民間信用調査会社の東京商工リサーチは1月13日、2011年1月から12月までの全国企業倒産状況を発表した。建設業の倒産件数は前年比3.7%減の3391件で、負債総額は同8.7%減の4816億4700万円だった。倒産件数が3500件を下回るのは1994年以来、17年ぶり。負債総額が5000億円を下回るのは1990年以来、21年ぶり。
中小企業金融円滑化法などの金融支援策が効果を発揮した。ただし、建設業の倒産件数を原因別で見ると、「運転資金の欠乏」が前年比15.6%増の244件に、「赤字の累積」が同12.0%増の446件に上るなど、金融支援策の限界を思わせる倒産が増えている。

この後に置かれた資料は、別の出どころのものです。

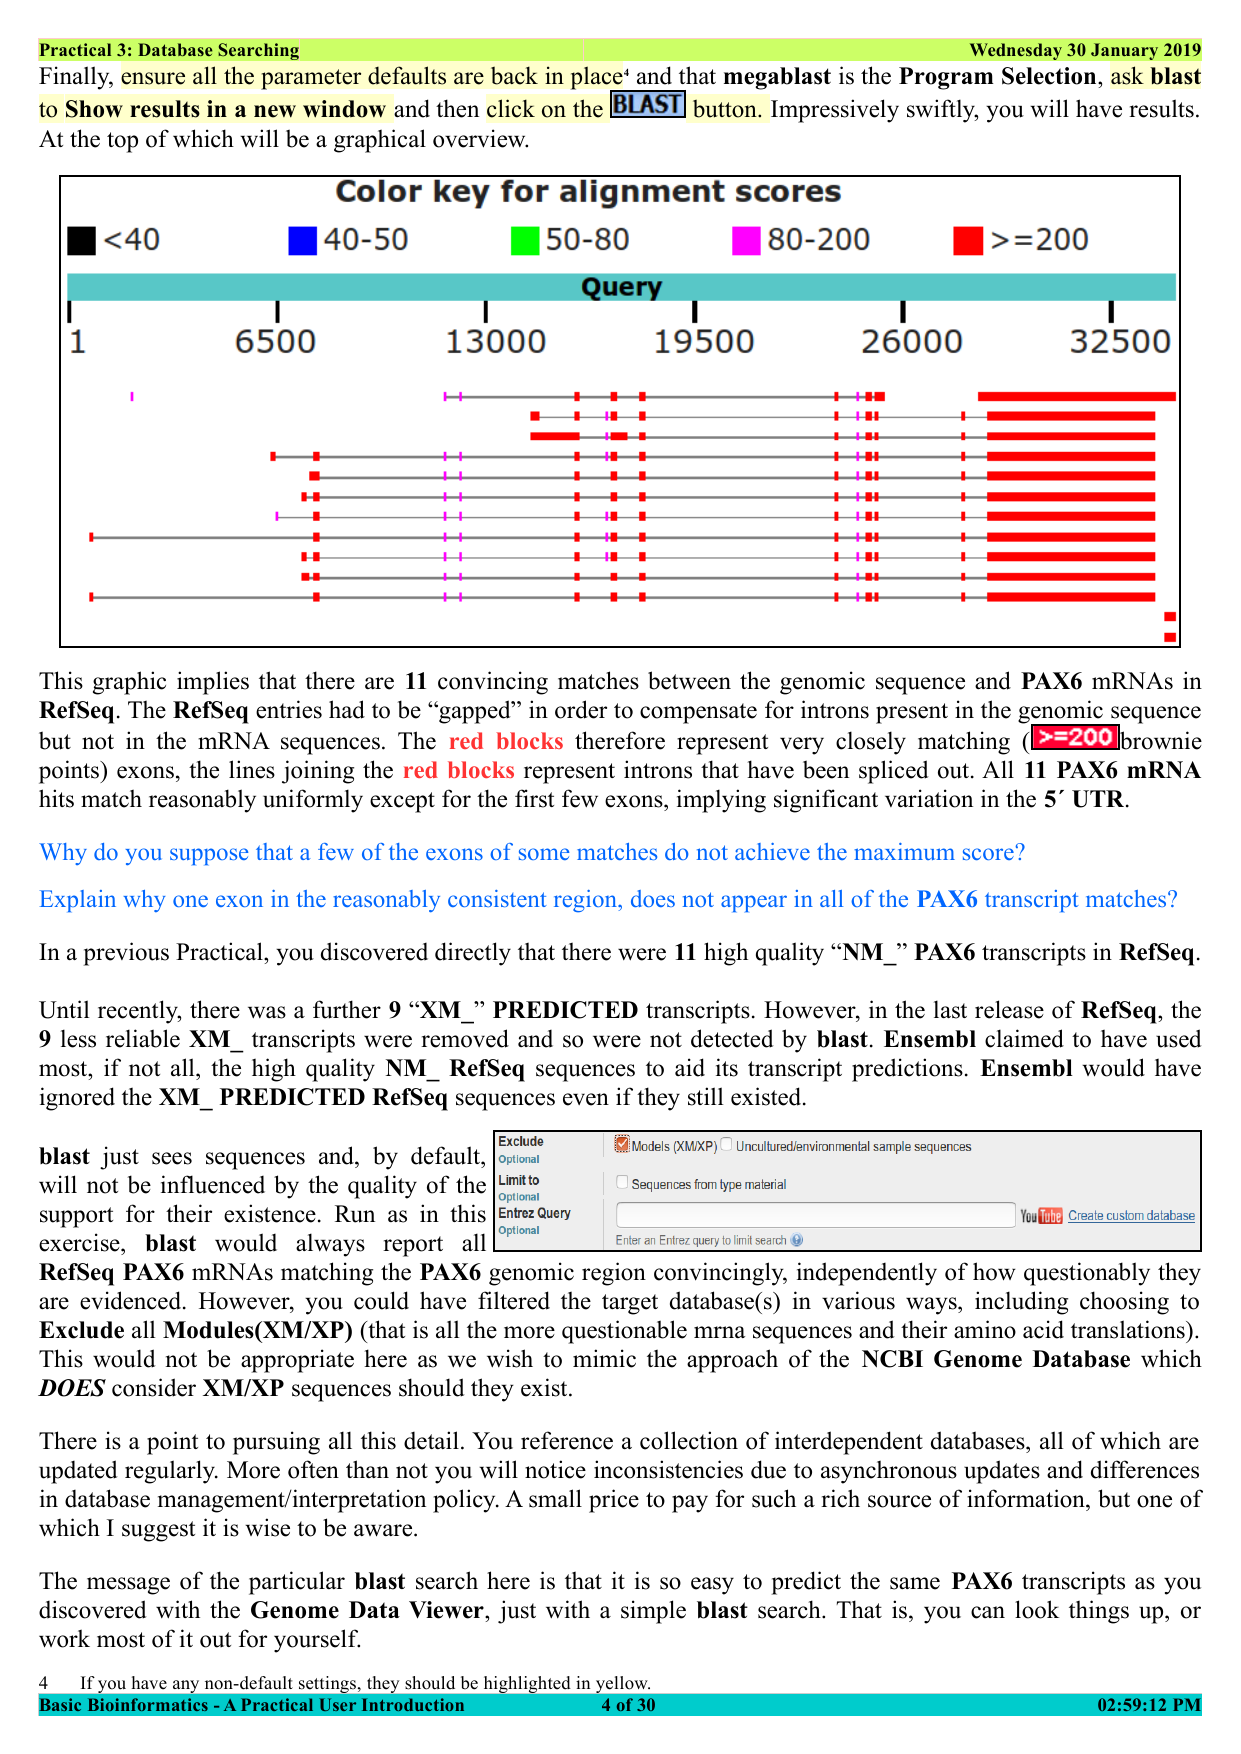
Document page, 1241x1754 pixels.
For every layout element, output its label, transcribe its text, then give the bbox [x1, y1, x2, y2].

建設業の倒産件数を地区別で見ると、「東北」が前年比34.9%減、「北陸」が同25.2%減、「関東」が同5.1%減になるなど5地区で前年を下回った。一方、「中国」が同7.1%増、「中部」が同4.8%増、「近畿」が同1.4%増となり、全体では西高東低の様相。東日本大震災の復興事業などが影響しているとみられる。
倒産した建設業は、2010年と同様に中小規模の建設会社が多い。負債総額で見ると1億円未満の倒産が前年比1.6%増の2286件と、全体の約7割を占めた。従業員数でも5人未満の会社の倒産が前年に比べて0.9%減ったものの、全体の約6割を占める2001件だった。
2012年の見通しについて東京商工リサーチ情報本部の関雅史課長は、2011年と同様の傾向が続くものとみている。東日本大震災の復興に向けた事業が本格化することになるが、公共事業は全体で縮小傾向にあり、建設業を取り巻く厳しい経営環境は変わらないからだ。
「金融円滑化法が再延長される見込みだが、同法のねらいが資金繰りから事業の再建へと変わり、金融機関の対応は厳しくなるとみられる。震災の復興需要が及びにくい西日本の地区の動向には注視している」と関課長は話す。
東京商工リサーチが集計の対象としているのは、負債総額1000万円以上の倒産。法的倒産のほかに、銀行の取引停止処分などの私的倒産も含めている。